--- DOCUMENT EXCERPT Enclosed Below ---

A chain of Sitecore Experience Platform (XP) vulnerabilities allows attackers to perform remote code execution (RCE) without authentication to breach and hijack servers.
Sitecore is a popular enterprise CMS used by businesses to create and manage content across websites and digital media.
Discovered by watchTowr researchers, the pre-auth RCE chain disclosed today consists of three distinct vulnerabilities. It hinges on the presence of an internal user (sitecore\ServicesAPI) with a hardcoded password set to "b", making it trivial to hijack.
This built-in user isn't an admin and has no assigned roles. However, the researchers could still use it to authenticate via an alternate login path (/sitecore/admin) due to Sitecore's backend-only login checks being bypassed in non-core database contexts.
The result is a valid ".AspNet.Cookies" session, granting the attacker authenticated access to internal endpoints protected by IIS-level authorization but not Sitecore role checks.
With this initial foothold secured, attackers can exploit the second vulnerability, a Zip Slip flaw in Sitecore's Upload Wizard.
As watchTowr explains, a ZIP file uploaded via the wizard can contain a malicious file path like /\/../webshell.aspx. Due to insufficient path sanitization and the way Sitecore maps paths, this results in writing arbitrary files into the webroot, even without knowledge of the full system path.
This enables the attacker to upload a webshell and execute remote code.
A third vulnerability becomes exploitable when the Sitecore PowerShell Extensions (SPE) module is installed (commonly bundled with SXA).
This flaw allows an attacker to upload arbitrary files to attacker-specified paths, bypassing extension or location restrictions entirely and providing a simpler route to reliable RCE.

--- End of Enclosed DOCUMENT EXCERPT ---

TASK INSTRUCTIONS
A. Rewrite the Sitecore vulnerability article starting at the words "With this initial" and stopping after "bundled with SXA).", using "path traversal" in place of "Zip Slip".
B. Carry on the Sitecore vulnerability article from its final sentence.
The records have nothing to do with the Sitecore vulnerability article.

--- SOURCE INFORMATION Enclosed Below ---

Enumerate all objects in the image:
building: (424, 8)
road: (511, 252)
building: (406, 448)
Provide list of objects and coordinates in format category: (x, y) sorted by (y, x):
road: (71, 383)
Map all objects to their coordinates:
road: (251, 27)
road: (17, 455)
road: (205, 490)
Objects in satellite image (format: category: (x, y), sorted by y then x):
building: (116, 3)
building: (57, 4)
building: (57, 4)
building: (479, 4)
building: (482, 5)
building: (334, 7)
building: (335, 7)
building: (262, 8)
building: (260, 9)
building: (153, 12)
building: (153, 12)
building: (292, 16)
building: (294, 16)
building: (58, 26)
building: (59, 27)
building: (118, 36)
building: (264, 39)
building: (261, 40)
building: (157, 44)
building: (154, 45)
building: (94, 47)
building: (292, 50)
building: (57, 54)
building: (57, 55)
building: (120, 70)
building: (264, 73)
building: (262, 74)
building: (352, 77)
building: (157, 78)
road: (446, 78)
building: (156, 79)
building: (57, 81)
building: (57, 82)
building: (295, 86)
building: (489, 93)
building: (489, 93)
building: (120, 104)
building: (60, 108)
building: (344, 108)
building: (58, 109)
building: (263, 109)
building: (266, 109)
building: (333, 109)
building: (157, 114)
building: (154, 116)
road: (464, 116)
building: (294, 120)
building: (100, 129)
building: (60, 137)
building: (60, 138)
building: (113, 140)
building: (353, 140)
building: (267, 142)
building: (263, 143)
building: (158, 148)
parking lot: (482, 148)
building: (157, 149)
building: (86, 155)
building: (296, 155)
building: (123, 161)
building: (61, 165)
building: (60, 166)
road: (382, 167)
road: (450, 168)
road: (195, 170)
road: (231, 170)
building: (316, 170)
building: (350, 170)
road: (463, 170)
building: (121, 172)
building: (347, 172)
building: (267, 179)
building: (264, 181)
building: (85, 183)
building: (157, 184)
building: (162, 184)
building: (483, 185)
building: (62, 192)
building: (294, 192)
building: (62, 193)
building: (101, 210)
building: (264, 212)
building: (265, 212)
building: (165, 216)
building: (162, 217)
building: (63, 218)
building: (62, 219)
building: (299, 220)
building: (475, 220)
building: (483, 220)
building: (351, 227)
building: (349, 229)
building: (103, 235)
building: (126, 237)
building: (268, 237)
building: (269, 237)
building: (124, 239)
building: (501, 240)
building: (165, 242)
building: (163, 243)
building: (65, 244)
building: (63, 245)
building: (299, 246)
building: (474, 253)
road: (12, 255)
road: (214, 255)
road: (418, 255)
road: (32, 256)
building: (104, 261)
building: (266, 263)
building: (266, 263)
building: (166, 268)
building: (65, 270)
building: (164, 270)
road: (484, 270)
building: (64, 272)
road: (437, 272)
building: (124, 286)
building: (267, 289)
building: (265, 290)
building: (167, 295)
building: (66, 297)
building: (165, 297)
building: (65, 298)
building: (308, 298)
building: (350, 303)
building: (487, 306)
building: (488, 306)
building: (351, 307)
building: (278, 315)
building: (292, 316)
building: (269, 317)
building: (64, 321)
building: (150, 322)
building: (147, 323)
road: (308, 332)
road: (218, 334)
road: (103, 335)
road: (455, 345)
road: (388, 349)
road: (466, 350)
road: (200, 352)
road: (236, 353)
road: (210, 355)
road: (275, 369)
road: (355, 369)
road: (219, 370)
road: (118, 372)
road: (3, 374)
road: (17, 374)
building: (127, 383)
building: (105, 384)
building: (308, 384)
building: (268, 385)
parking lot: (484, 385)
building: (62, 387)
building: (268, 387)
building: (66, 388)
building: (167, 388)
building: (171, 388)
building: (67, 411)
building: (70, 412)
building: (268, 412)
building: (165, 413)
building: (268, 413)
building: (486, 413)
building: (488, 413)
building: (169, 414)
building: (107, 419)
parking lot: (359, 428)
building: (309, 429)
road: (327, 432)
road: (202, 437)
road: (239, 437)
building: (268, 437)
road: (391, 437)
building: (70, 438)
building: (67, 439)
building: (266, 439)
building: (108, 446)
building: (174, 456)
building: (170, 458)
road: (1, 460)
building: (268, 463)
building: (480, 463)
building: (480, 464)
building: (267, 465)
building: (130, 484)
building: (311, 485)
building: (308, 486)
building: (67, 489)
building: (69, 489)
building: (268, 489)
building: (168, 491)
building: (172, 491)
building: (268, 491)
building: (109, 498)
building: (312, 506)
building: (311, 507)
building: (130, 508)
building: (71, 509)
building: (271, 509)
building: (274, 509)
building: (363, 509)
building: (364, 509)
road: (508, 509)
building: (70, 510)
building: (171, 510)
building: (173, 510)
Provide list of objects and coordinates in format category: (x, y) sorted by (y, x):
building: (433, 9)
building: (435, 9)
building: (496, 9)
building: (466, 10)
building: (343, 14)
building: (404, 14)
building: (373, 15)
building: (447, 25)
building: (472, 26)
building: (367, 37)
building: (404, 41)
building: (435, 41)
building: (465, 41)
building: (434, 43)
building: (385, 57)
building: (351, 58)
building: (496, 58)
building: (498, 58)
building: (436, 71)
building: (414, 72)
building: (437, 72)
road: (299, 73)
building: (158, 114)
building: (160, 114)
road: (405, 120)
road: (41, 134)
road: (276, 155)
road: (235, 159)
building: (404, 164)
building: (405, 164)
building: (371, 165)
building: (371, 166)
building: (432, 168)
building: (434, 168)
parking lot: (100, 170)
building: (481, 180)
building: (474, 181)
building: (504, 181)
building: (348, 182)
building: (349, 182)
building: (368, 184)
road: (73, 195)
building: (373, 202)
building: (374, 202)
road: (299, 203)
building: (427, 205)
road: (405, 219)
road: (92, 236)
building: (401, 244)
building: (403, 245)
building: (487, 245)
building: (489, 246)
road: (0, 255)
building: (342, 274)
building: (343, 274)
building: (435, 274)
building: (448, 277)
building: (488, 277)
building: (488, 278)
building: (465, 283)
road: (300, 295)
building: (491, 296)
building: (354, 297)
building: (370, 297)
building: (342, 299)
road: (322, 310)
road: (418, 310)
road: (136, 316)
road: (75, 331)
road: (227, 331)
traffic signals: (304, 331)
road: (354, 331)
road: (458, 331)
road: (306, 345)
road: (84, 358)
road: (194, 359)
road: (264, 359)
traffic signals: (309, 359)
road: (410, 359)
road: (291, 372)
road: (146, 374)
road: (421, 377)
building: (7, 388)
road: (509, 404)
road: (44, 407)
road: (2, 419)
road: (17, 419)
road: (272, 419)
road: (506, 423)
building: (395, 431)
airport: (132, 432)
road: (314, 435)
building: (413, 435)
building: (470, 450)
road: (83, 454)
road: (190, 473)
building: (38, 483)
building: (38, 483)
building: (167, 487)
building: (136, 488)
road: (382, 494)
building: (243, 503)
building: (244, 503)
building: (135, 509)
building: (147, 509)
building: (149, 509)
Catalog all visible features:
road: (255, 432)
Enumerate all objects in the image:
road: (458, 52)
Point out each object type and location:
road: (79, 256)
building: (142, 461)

--- End of Enclosed SOURCE INFORMATION ---

ANSWERS TO THE PROBLEMS
A.
With this initial foothold secured, attackers can exploit the second vulnerability, a path traversal flaw in Sitecore's Upload Wizard.
As watchTowr explains, a ZIP file uploaded via the wizard can contain a malicious file path like /\/../webshell.aspx. Due to insufficient path sanitization and the way Sitecore maps paths, this results in writing arbitrary files into the webroot, even without knowledge of the full system path.
This enables the attacker to upload a webshell and execute remote code.
A third vulnerability becomes exploitable when the Sitecore PowerShell Extensions (SPE) module is installed (commonly bundled with SXA).

B.
Impact and risk
The three vulnerabilities reported by watchTowr affect Sitecore XP versions 10.1 through 10.4.
WatchTowr's scans show over 22,000 publicly exposed Sitecore instances, highlighting a significant attack surface, though not all are necessarily vulnerable.
Patches addressing the issues were made available in May 2025, but the CVE IDs and technical details were embargoed until June 17, 2025, to give customers time to update.
"Sitecore is deployed across thousands of environments, including banks, airlines, and global enterprises — so the blast radius here is massive," commented watchTowr CEO Benjamin Harris to BleepingComputer.
"And no, this isn't theoretical: we've run the full chain, end-to-end. If you're running Sitecore, it doesn't get worse than this – rotate creds and patch immediately before attackers inevitably reverse engineer the fix."
As of writing, there is no public evidence of exploitation in the wild.
However, watchTowr's technical blog contains enough detail to build a fully working exploit, so the risk of real-world abuse is imminent.